CS 6378, Spring 2005
Homework 1
(Due on February 10, 2005)
1. For consistent global state recording, we saw that the condition n >= m has to be satisfied for all pair of channels. (n being the number of messages having been recorded as sent and m being the number of messages recorded as having been received). However, we also discussed that FIFO (First In First Out) channel condition also needs to be satisfied (along with n >= m) for consistency. Give an example (in terms of a space-time diagram) on why you need the FIFO condition.
2. We saw that the message ordering algorithms (such as BSS, SES, modified SES) discussed in the class are not fault tolerant, e.g., tolerate a process crash or lost messages. Though handling fault tolerance is complex, can we make these algorithms handle graceful faults? For instance, can a process P1 exit gracefully from a system without causing problems to the message ordering algorithms.
Such a graceful exit means that the process’s termination will not cause messages to be buffered indefinitely in other processes. For answering this question: Can you explain the condition(s) that need to be satisfied for a process’s termination not to cause any indefinite buffering of messages? (Assume that this process was an active one, i.e., it communicated with other processes regularly before it decided to terminate gracefully). Then, take the SES algorithm as a case study and explain how graceful exit of a process can be implemented in the algorithm.
3. Implementing Remote Procedure Calls (RPCs) in a distributed system require binding/registration server(s). When a server process supporting an RPC comes up, the process registers itself with the binding server specifying the name(s) of the RPC(s) it will be supporting. A client contacts the binding server with the name of RPC it wants to use. The binding server replies with the name (if needed), IP address, and port number of the required RPC server. As you can guess, the binding server can provide this sort of look-up service using a table.

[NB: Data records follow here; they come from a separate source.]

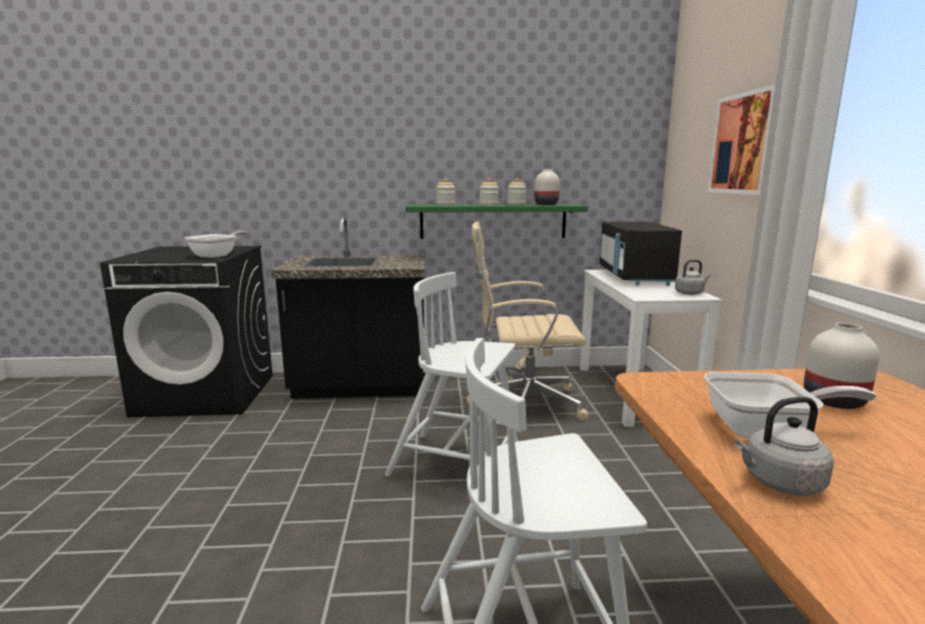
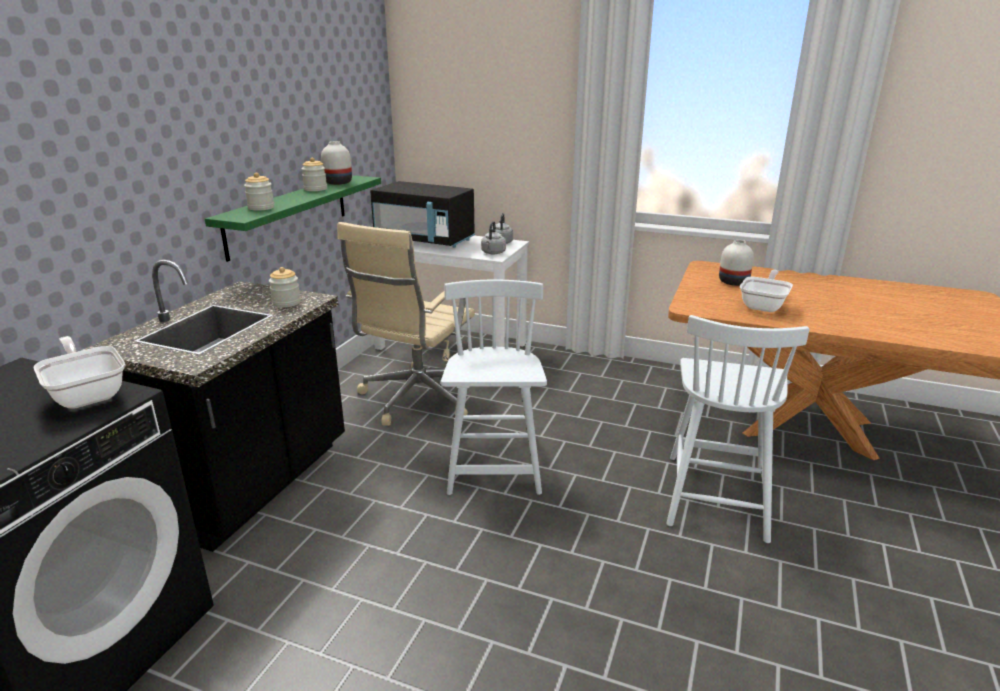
camera: 65 degrees left, 10 degrees up
white chair [385,272,518,476] -> white chair turned 135 degrees clockwise [441,280,547,495]
jar [479,179,499,206] -> jar moved to [269,267,301,308]
picture [708,84,776,195] -> none
grey kettle [735,397,834,496] -> grey kettle moved to [481,221,506,254]

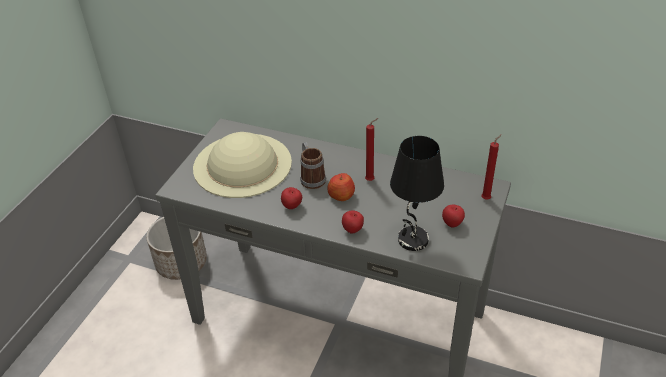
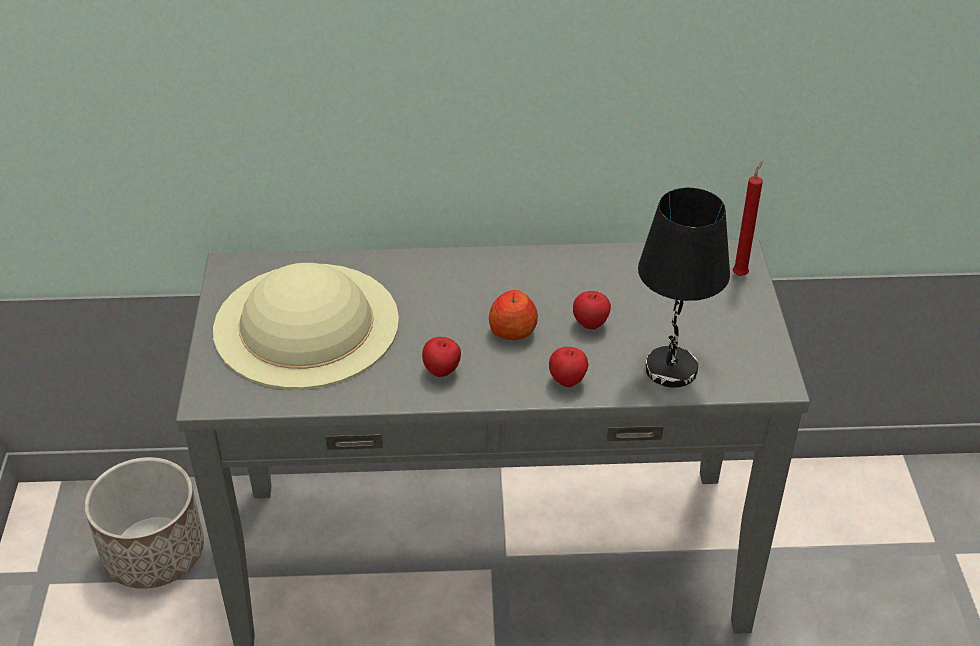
camera: 25 degrees left, 0 degrees up
mug [300,142,326,189] -> none
red candle [365,118,378,181] -> none
apple [442,205,465,228] -> apple moved to [573,291,611,330]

Can you design a simple table (i.e., the data structure) that could be used by a binding server? This table should allow multiple RPC servers to handle the same RPC.
4. Consider the following space-time diagram of a system using the “original” SES (Schiper- Eggli-Sandoz) algorithm.
S1 M6 M1 M4 S2 M2 M5
S3 M3
S4 a) Write down the time stamps of the messages M1 to M6 (e.g., Tm1 =
5. Mention True or False against each of the following statement. a) Transit messages are those recorded at the receiver but not at the sender. b) Inconsistent messages are recorded at the receiver but not at the sender. c) For global state consistency, number of messages recorded at the sender has to be less than or equal to that recorded at the receiver. d) For global state consistency, number of messages recorded at the sender has to be greater than or equal to that recorded at the receiver.
6. Which of the following features do you need in the system to support Exactly Once semantics for Remote Procedure Calls? (Do not ask me what is Exactly Once). a) Unreliable communication (e.g., UDP) b) Reliable communication (e.g., TCP) c) Reliable communication (e.g., TCP) + a commit protocol d) Unreliable communication (e.g., UDP) + a commit protocol
7. Consider the following space-time diagram of a system using Lamport’s mutual exclusion algorithm. The arrow marks indicate critical section requests. Assume the time stamps of requests as follows: (S1, 5), (S2, 4), (S3, 7). Can any system enter into critical section at T1? Why? (Only 1 sentence allowed for the reason. More than 1 sentence, no credit will be given).
(5) S1
(4) S2
S3 (7) T1
8. If each process uses a different value for d in Eqs. 5.1, 5.2, and 5.3, will the logical clocks and vector clocks schemes satisfy the total order relation => and Eq. 5.5?
9. In the SES protocol for causal ordering of messages, when can a pair (s, t) be deleted from the vector maintained at a site?
10. Consider the causal message ordering algorithms: BSS (Birman-Schiper-Stephenson), “original” SES (Schiper-Eggli-Sandoz), and “modified” SES. What type of message time stamps do they use (vector of clock values OR vector of sequence numbers)? Why? (Proper reason is a must to get credit).
11. We saw in the class that the following is true for Cuts in a distributed system. A Cut is a consistent cut if and only if VTc[1] = VTc1[1], VTc[2] = VTc2[2],… , VTc[n] = VTcn[n]. Can you prove/explain why this is true?